After that year, Ryan had decided he had enough of the Hilo rain, and transferred to play at Hawaii Pacific, and then made the academic jumps to Kapiolani Community College, and the University of Hawaii, and then Oregon.
Speaking of rainy cities, Ryan really seemed to find a lot of his life's answers up there in Oregon. On a trip I took up there to see him, he informed me that umpiring had become his new calling. I thought he was nuts. A ballplayer becoming an umpire is a lot like a heavyweight champ becoming a sparring partner. Why would he want to get abused like that?
But he did it, and along the way became one of the top young umpires in the country, graduating among the top students in umpire school. Soon he was whisked away to umpire in the minor leagues, becoming the first Hawaii resident in recent memory to do so.
In Oregon, Ryan also developed a love for the "sweet science," and thus began his affair with boxing, another interest we shared during our many, many hours training at Palolo boxing gym.
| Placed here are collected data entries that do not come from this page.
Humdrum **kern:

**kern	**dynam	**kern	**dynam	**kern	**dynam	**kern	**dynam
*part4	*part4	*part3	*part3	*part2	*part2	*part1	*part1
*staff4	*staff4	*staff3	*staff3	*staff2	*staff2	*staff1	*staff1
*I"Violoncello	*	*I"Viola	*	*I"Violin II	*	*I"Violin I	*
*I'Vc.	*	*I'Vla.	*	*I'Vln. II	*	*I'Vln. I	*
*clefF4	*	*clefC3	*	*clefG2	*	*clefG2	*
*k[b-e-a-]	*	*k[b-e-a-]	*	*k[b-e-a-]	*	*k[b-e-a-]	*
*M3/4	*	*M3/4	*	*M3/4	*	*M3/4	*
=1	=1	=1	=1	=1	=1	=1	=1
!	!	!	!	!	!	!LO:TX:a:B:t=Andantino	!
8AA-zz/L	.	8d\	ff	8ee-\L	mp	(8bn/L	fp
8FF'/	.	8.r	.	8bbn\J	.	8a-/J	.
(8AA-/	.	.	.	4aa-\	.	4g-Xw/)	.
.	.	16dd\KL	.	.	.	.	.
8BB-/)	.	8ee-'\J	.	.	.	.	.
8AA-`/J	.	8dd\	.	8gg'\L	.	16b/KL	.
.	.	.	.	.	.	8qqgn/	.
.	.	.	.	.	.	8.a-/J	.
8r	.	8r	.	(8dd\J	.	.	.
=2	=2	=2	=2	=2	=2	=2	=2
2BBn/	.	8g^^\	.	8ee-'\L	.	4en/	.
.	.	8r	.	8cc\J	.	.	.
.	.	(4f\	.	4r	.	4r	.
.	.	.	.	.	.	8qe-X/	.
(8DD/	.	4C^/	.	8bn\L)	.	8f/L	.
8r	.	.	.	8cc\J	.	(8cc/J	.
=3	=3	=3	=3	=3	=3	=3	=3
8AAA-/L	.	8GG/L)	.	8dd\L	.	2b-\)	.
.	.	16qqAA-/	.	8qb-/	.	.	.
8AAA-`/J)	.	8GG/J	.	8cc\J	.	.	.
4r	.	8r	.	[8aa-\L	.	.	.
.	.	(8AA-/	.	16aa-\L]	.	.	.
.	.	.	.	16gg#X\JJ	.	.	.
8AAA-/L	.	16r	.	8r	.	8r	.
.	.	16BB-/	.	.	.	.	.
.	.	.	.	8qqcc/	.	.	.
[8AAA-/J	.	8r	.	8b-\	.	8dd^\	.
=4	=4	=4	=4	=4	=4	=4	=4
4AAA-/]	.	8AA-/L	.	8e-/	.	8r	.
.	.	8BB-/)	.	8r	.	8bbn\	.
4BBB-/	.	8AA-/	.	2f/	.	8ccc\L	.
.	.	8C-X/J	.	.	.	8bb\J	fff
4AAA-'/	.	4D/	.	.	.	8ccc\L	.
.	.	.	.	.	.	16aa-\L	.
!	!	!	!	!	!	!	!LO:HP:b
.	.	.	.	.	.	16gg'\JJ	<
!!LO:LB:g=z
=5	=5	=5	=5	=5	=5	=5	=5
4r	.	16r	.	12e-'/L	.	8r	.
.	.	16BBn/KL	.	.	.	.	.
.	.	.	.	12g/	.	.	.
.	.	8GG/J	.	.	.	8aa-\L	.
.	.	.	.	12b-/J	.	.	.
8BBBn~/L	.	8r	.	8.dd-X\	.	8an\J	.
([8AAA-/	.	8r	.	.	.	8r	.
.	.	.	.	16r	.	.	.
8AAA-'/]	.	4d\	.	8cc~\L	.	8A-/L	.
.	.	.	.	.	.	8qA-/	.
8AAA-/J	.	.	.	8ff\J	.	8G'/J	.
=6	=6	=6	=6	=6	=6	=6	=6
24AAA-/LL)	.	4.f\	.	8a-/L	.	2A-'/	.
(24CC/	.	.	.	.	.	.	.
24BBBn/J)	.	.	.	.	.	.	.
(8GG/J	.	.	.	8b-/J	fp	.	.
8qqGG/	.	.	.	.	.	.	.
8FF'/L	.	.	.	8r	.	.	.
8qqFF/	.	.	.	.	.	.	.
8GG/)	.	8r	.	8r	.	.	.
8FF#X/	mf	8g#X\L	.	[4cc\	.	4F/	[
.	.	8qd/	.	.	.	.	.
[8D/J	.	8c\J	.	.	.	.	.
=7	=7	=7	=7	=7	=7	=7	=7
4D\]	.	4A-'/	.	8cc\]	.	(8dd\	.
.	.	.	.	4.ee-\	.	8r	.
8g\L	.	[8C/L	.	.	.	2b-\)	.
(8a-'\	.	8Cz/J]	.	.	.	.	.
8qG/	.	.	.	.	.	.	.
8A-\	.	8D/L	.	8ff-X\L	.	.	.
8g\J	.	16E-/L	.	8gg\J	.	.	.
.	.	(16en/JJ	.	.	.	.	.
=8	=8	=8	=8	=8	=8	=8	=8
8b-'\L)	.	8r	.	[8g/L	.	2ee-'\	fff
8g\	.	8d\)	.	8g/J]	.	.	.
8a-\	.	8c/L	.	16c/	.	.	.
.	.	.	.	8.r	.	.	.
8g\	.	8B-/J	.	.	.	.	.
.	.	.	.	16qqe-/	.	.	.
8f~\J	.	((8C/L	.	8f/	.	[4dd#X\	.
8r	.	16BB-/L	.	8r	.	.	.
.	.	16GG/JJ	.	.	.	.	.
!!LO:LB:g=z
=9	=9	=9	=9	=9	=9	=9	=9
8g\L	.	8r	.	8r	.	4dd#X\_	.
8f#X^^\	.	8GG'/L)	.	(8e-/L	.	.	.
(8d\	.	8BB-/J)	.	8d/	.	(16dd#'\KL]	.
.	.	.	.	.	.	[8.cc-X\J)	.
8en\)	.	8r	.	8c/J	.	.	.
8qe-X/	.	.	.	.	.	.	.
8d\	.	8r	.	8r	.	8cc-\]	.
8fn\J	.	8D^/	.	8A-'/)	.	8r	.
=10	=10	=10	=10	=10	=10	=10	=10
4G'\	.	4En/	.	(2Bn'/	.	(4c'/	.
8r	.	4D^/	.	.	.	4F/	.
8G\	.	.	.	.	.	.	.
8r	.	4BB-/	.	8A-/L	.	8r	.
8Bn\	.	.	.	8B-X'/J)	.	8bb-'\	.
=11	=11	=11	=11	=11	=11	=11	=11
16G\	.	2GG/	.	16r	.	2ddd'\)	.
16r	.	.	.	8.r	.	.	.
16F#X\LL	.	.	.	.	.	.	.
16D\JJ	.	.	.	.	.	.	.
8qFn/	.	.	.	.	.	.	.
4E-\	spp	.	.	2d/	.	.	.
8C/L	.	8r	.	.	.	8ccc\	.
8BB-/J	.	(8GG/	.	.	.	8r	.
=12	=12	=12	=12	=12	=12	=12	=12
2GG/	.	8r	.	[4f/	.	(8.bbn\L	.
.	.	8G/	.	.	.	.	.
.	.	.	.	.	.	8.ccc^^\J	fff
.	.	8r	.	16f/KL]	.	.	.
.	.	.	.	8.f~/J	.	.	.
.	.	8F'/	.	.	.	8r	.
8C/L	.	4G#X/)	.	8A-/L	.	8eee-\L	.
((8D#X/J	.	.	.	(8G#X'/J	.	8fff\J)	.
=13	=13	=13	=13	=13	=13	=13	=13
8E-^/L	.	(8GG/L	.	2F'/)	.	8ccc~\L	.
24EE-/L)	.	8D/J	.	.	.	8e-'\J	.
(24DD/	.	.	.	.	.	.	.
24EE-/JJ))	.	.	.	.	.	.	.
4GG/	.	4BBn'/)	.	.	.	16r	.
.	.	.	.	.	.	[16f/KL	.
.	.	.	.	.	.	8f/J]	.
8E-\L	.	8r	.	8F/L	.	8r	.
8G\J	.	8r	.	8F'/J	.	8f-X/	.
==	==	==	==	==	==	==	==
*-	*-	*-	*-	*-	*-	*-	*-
But the biggest passion he discovered, of course, was his wife-to-be, Julie Tamura. The love of his life came from a family which resided about 30 seconds from the house he rented along with a bunch of our teammates in Waiakea Uka, in Hilo.
They met at a party in Oregon, she was attending Oregon State at the time, and things haven't been the same since. For the better, of course.
When he told me two years ago that he knew she was the one for him, I really wasn't surprised. I pretty much figured that out already. I didn't think he'd take another two years to go through with it, though.
With a decade of friendship and years of eating at each other's house, and crashing on each other's floors, and playing ball, and boxing and smoking cigars, and, of course, laughing together, Ryan and I have seen each other grow quite a bit.
Sure I dreaded the early wake-up call this morning. And I really didn't need the extra travel during the season. But despite the hour-and-a-half of sleep, and all of the challenges of international travel, it was definitely worth it all. I really can't think of a better reason to go through it.
I guess the best way to write a speech would be to talk about some of our adventures, and kind of move into how he met Julie and how they got to this point. I guess I should mention how Ryan is probably the best person, the best human being, I've ever known, and how lucky Julie is to have him and vice versa.
Brendan Sagara, a former University of Hawaii-Hilo pitcher, is in his first season as pitching coach for the Gary Southshore Railcats.